Это были последние слова, которые услышал мальчик из уст Наоко. В следующие мгновение раздались пронзительный визг тормозов и режущие слух длинные гудки клаксонов — автомобиль какого-то лихача вынесло на встречную полосу. Отец, что-то в отчаянии выкрикнув, резко вывернул руль вправо, намереваясь уйти от столкновения. Автомобиль закрутился волчком по скользкой от укатанного снега дороге и врезался в грузовой фургон. Водитель фуры не успел затормозить, и машина Чиба оказалась смятой сильнейшим ударом. Мамору на заднем сиденье подбросило вверх, от удара головой в глазах его зарябило, и он лишился сознания. В ушах звенел сдавленный крик матери… Предсмертный, как он потом с ужасом понял. А тогда вокруг него сгустился спасительный мрак, и маленький Чиба не противился ему.
Очнулся он уже в больнице, среди белых стен безликой палаты — совсем один, и страх сжал его сердце. Нестерпимо-пульсирующе болела голова, и Мамору, подняв руку, нащупал тугую марлевую повязку и тут же поморщился от яркой вспышки боли, пронзившую едва ли не каждый его нерв.
— Мама?.. Папа?.. — пересохшими губами прошептал мальчик и беспомощно оглянулся по сторонам. Родителей, впрочем, как и докторов, поблизости не было, и это лишь усилило его болезненную тревогу, сорняком прораставшую в душе. Мамору, откинув краешек тонкого больничного одеяла, спустил босые ноги на покрытый линолеумом пол и, замирая, прошлепал до двери. Распахнув ее, он тотчас же окунулся в кипевшую в коридоре суету. Все куда-то спешили, громко и отрывисто переговариваясь; пробегали медсестры в розовых халатах, толкая перед собой каталки или ловко пробираясь между менее расторопными людьми с пакетами с какой-то прозрачной жидкостью… Одна из них отделилась от общей суеты и подбежала к мальчику:
— Что ты здесь делаешь, да еще и босой? — произнесла она, укоризненно поцокав языком и, вцепившись в плечо Мамору, развернула обратно. — Возвращайся-ка к себе, дружок.
— Но… — возразил маленький Чиба, — где мои родители?

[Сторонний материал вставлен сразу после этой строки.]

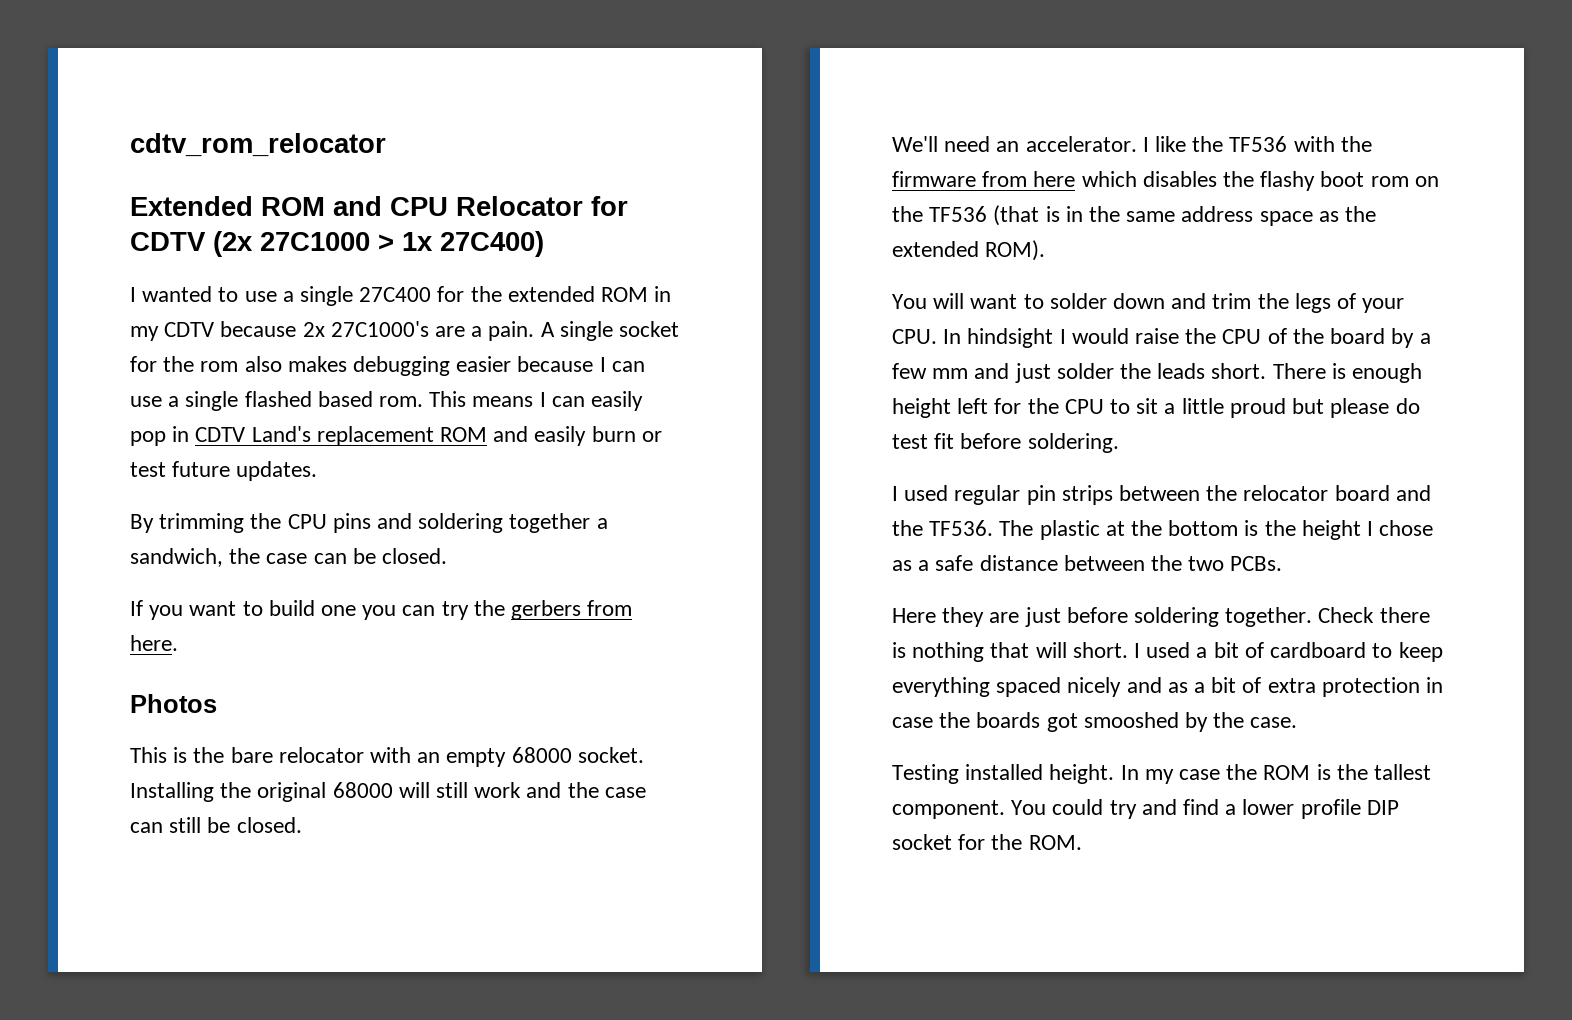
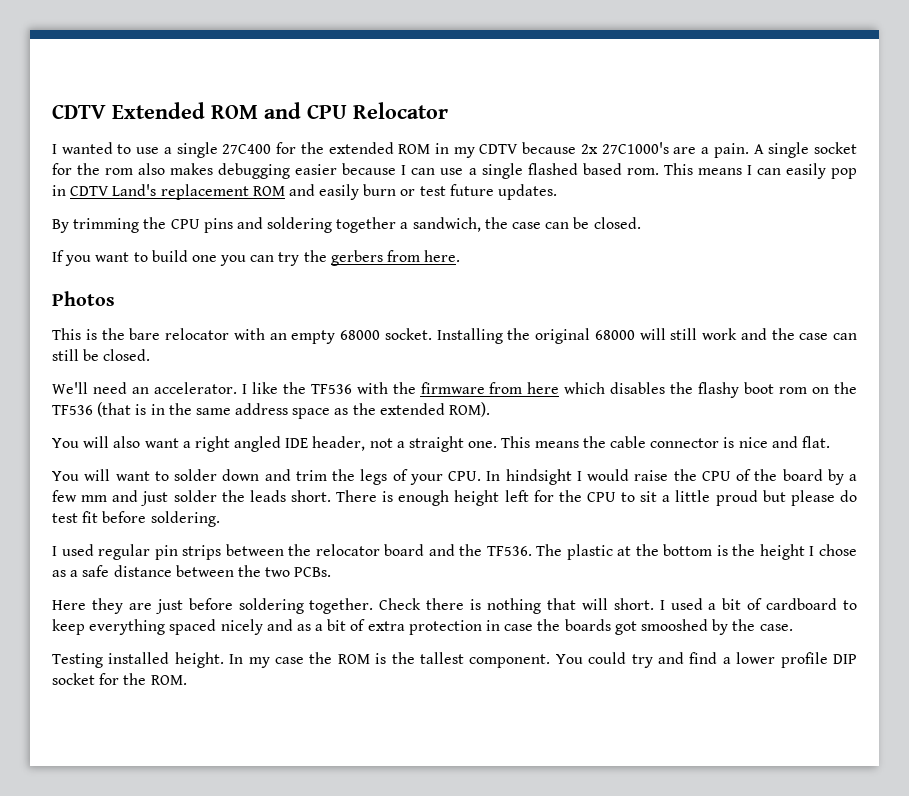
[130,133,386,157] cdtv_rom_relocator // -> [52,104,106,119] CDTV
[591,196,628,216] [130,231,544,257] for CDTV (2x 27C1000 > 1x 27C400) -> (448, 110) none
(1046, 250) none -> [52,436,830,452] // You will also want a right angled IDE header, not a straight one. This means the cable connector is nice and flat.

— Родители? — переспросила медсестра и бросила взгляд на прозрачный «кармашек» на стене у входа в палату, где лежала карточка с историей болезни Мамору. По ее лицу тут же пробежала легкая тень, и женщина с сочувствием взглянула на ребенка. — Скоро ты все узнаешь. А пока, будь добр, вернись в палату, пока не простудился.
Мамору пришлось повиноваться. Взобравшись с ногами на кровать, он сел по-турецки и принялся ждать, снедаемый растущей с каждой минутой тревогой. Чиба и сейчас помнил, как мучительно долго тянулись минуты, как они складывались в часы… А новостей все не было. Казалось, что о нем забыли, что он так и останется в этой холодной палате, но вот открылась дверь, и в палату вошло несколько людей в белых халатах. У всех до одного были скорбные лица, и маленькое сердце мальчика еще сильнее сжалось в недобром предчувствии, да так, что волком выть хотелось. Мамору смотрел на докторов глазами, полными надежды, но ошеломляющая истина, которую они преподнесли ему как можно мягче, стараясь не травмировать хрупкую детскую психику, все равно обрушилась на него со всей немилосердностью жестокого мира.